_Your assignment:_
Find every line in the records below that contains "Total", and copy it.

_Source information:_
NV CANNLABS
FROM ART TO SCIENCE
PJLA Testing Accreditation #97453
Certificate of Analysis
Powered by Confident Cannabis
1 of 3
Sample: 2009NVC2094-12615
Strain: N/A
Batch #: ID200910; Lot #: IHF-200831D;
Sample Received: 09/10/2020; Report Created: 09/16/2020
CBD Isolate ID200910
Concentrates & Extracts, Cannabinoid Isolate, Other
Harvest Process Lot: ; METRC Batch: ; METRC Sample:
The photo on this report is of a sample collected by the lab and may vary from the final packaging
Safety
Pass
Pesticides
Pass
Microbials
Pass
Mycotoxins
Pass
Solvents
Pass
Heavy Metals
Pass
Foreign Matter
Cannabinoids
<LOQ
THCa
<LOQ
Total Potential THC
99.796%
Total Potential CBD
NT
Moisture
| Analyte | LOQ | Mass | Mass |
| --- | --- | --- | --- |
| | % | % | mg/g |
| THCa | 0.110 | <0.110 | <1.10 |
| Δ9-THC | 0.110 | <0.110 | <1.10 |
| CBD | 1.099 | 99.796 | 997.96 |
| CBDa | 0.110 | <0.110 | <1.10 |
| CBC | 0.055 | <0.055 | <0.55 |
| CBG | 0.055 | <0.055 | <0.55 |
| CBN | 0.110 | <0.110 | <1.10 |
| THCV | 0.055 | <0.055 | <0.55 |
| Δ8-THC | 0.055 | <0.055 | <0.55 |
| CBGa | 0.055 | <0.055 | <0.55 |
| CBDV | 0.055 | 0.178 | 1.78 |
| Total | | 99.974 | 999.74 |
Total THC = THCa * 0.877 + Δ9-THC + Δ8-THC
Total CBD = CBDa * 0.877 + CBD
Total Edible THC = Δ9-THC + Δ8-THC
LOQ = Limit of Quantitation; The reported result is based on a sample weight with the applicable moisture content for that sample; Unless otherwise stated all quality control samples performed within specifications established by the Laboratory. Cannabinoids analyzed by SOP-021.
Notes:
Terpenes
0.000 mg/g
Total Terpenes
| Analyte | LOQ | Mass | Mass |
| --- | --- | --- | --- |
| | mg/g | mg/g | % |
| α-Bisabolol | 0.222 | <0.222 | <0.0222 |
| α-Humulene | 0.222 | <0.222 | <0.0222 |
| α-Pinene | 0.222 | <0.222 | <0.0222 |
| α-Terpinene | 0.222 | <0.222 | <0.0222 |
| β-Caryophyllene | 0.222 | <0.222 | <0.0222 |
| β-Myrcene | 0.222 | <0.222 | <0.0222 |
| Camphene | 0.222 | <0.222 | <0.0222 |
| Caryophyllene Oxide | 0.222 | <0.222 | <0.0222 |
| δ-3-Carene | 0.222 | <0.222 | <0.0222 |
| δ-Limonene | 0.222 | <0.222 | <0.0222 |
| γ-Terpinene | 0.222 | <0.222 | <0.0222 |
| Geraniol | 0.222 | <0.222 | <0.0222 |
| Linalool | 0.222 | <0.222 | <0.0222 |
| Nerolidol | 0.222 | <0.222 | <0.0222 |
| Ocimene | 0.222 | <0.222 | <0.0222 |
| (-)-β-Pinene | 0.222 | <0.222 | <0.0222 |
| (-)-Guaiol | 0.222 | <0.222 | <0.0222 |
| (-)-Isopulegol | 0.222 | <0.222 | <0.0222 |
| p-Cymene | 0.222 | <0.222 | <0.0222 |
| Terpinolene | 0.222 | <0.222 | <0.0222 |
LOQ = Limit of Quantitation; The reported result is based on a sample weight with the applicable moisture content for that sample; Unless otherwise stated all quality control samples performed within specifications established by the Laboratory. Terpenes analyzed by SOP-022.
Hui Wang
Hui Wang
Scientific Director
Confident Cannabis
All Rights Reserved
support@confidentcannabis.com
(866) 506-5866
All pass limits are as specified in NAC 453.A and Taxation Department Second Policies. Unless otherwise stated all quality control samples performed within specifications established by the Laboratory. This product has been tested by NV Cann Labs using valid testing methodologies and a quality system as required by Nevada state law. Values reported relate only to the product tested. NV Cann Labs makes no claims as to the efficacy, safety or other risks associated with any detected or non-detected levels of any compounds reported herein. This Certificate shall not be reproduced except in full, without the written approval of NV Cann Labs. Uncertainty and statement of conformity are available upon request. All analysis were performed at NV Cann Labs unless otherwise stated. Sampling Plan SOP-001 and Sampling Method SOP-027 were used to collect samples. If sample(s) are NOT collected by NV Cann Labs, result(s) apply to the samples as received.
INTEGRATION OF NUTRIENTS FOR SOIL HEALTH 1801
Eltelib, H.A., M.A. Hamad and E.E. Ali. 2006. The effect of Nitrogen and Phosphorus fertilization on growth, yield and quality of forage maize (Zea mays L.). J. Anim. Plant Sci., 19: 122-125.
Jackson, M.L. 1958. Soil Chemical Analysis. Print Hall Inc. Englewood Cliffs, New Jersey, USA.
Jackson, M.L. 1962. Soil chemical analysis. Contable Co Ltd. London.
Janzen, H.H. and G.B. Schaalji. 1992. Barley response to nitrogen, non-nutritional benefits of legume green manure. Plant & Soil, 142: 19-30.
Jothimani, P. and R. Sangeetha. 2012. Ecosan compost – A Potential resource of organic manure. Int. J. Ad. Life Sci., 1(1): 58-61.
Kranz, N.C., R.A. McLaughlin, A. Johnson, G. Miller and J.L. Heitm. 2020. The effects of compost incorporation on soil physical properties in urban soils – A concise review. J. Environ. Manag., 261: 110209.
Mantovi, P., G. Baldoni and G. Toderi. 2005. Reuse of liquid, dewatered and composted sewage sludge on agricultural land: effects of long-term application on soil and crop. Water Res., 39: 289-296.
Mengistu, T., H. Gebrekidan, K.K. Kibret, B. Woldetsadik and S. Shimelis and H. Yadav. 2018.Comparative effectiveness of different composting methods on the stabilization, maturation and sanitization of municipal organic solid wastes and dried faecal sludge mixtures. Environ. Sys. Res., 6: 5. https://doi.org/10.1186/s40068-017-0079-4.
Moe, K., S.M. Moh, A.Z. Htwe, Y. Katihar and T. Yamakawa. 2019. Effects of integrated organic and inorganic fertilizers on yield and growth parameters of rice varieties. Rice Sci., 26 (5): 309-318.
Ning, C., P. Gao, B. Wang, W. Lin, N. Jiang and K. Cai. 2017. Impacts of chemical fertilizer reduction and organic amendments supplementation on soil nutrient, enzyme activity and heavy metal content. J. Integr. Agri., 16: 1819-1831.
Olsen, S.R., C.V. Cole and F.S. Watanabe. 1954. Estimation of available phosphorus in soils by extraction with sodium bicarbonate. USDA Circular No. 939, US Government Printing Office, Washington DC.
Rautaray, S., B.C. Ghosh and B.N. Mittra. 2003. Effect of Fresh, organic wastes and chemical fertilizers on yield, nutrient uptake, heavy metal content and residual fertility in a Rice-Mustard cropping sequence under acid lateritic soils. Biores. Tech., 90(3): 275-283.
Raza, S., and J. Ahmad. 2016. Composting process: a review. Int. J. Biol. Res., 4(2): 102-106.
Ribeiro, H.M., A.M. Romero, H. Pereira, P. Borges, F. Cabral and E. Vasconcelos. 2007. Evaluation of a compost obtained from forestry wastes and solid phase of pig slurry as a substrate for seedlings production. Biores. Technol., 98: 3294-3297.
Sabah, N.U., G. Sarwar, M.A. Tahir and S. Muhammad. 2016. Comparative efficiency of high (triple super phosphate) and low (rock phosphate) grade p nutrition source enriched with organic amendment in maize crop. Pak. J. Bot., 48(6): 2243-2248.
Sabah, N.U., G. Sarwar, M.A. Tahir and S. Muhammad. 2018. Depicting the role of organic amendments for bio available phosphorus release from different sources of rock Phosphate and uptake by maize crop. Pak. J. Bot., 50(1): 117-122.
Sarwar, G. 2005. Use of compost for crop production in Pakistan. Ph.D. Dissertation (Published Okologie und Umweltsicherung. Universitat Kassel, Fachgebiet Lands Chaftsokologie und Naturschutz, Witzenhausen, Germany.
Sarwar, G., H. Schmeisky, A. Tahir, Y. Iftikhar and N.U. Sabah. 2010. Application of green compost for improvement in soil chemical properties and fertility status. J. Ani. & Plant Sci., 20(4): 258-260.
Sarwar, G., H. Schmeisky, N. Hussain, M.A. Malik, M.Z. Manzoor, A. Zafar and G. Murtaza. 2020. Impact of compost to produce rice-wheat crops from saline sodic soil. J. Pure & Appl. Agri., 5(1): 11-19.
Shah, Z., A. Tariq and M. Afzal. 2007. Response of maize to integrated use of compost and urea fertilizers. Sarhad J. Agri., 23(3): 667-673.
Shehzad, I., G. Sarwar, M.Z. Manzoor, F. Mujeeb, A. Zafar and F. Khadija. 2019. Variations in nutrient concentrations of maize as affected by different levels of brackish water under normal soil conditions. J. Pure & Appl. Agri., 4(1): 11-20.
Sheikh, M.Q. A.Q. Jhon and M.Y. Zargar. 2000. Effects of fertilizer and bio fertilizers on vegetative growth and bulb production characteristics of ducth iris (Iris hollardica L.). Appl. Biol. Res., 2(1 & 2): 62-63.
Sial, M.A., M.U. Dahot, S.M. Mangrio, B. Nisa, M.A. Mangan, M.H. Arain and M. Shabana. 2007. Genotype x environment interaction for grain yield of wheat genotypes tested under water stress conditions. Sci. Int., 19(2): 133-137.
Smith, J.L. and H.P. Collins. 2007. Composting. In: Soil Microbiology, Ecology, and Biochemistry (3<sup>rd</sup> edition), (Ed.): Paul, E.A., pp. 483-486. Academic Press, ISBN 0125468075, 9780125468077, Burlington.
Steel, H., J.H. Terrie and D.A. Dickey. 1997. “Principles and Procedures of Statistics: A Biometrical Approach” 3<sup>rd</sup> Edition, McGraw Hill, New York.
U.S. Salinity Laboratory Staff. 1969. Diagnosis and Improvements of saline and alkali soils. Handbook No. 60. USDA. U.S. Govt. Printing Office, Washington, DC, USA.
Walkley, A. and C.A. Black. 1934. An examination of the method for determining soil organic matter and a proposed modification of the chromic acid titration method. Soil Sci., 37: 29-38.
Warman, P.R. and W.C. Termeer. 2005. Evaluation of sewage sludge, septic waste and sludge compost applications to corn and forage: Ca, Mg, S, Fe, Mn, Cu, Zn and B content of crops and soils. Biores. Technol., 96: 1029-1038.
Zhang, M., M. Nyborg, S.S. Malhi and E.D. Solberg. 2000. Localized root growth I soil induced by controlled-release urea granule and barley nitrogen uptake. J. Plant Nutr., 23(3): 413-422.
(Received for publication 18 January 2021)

_Answer space:_
Total Potential THC
Total Potential CBD
| Total | | 99.974 | 999.74 |
Total THC = THCa * 0.877 + Δ9-THC + Δ8-THC
Total CBD = CBDa * 0.877 + CBD
Total Edible THC = Δ9-THC + Δ8-THC
Total Terpenes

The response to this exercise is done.